__The problem__: When you reach the line containing "vfov_deg: 10.7", start transcribing exactly and continue through the last line of the data, skipping every picture.

=-=-=-=-=

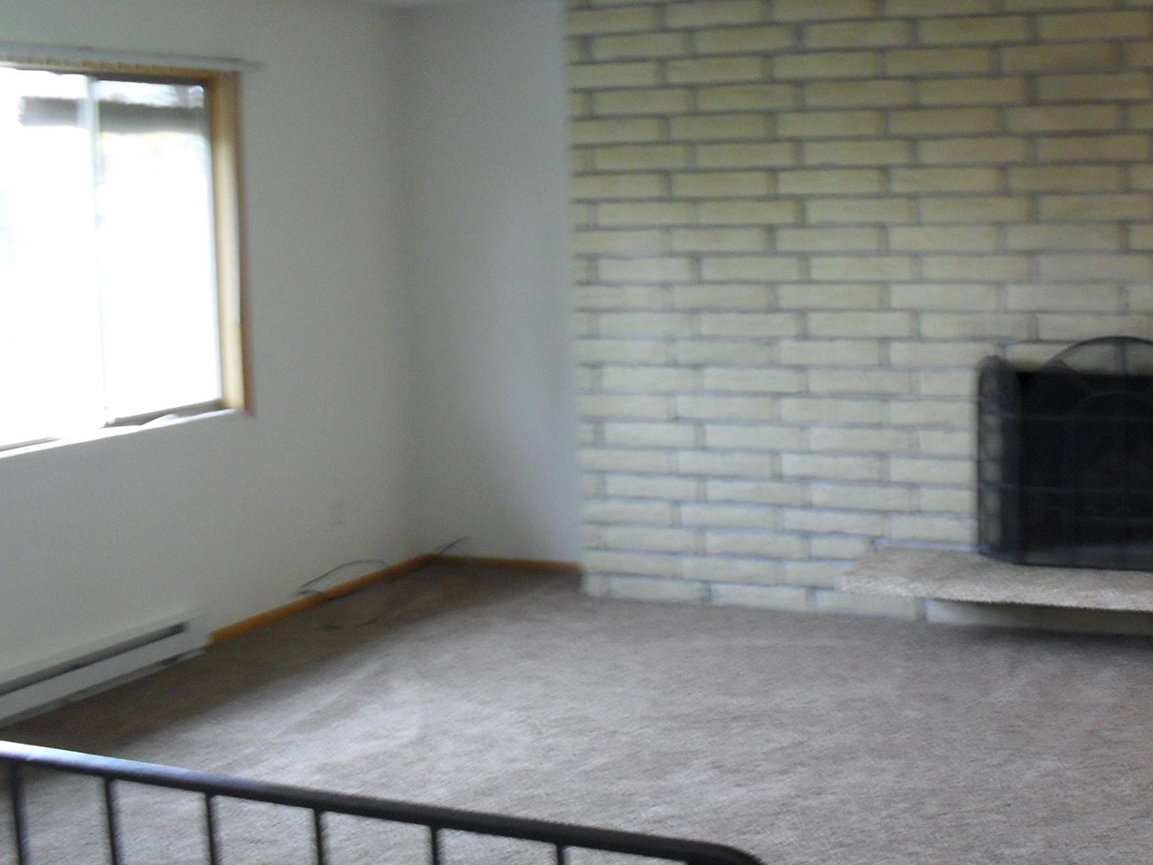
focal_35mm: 52
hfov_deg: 36.3
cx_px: 792
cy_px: 416
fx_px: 1732
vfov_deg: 28.0
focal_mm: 6.3
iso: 200
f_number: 3.2
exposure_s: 1/20
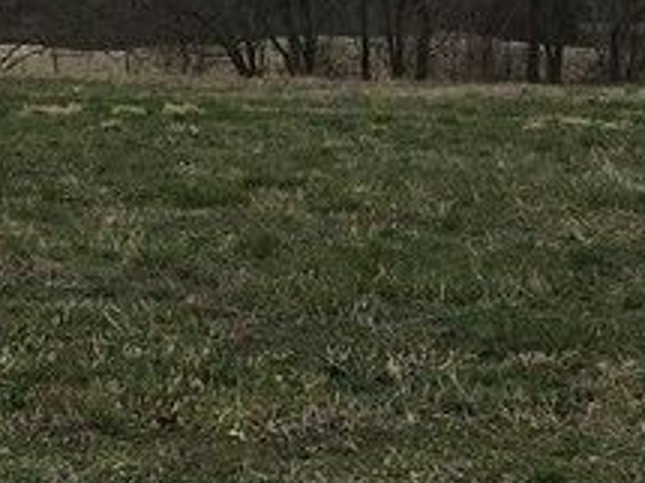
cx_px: -87
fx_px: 2570
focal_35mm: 138
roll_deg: -0.4
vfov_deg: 10.7
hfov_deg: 14.0
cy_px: 84
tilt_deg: -2.3
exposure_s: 1/986
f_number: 2.2
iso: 25
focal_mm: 4.15
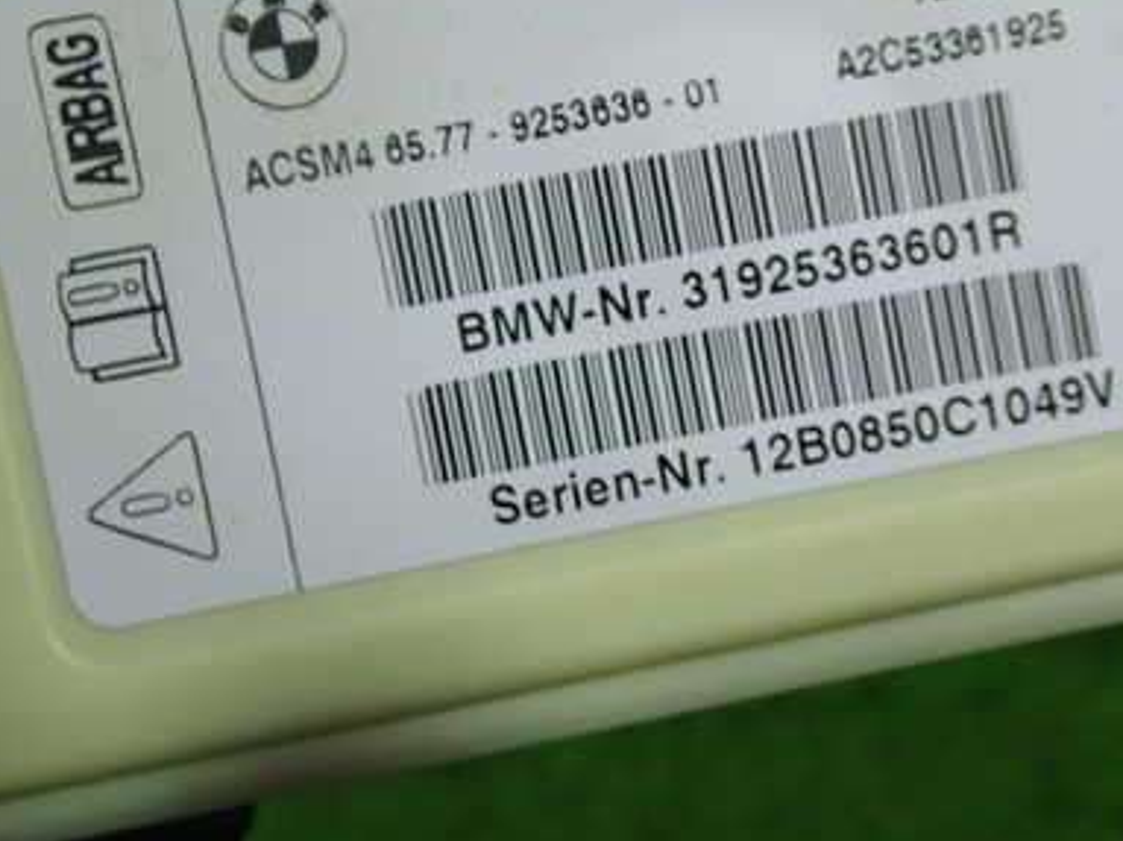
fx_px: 1524
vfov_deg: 30.8
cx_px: 622
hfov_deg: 40.4
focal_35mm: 47
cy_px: 340
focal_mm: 5.4
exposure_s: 1/60
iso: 160
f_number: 2.3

=-=-=-=-=

__Solved exercise__:
vfov_deg: 10.7
hfov_deg: 14.0
cy_px: 84
tilt_deg: -2.3
exposure_s: 1/986
f_number: 2.2
iso: 25
focal_mm: 4.15
fx_px: 1524
vfov_deg: 30.8
cx_px: 622
hfov_deg: 40.4
focal_35mm: 47
cy_px: 340
focal_mm: 5.4
exposure_s: 1/60
iso: 160
f_number: 2.3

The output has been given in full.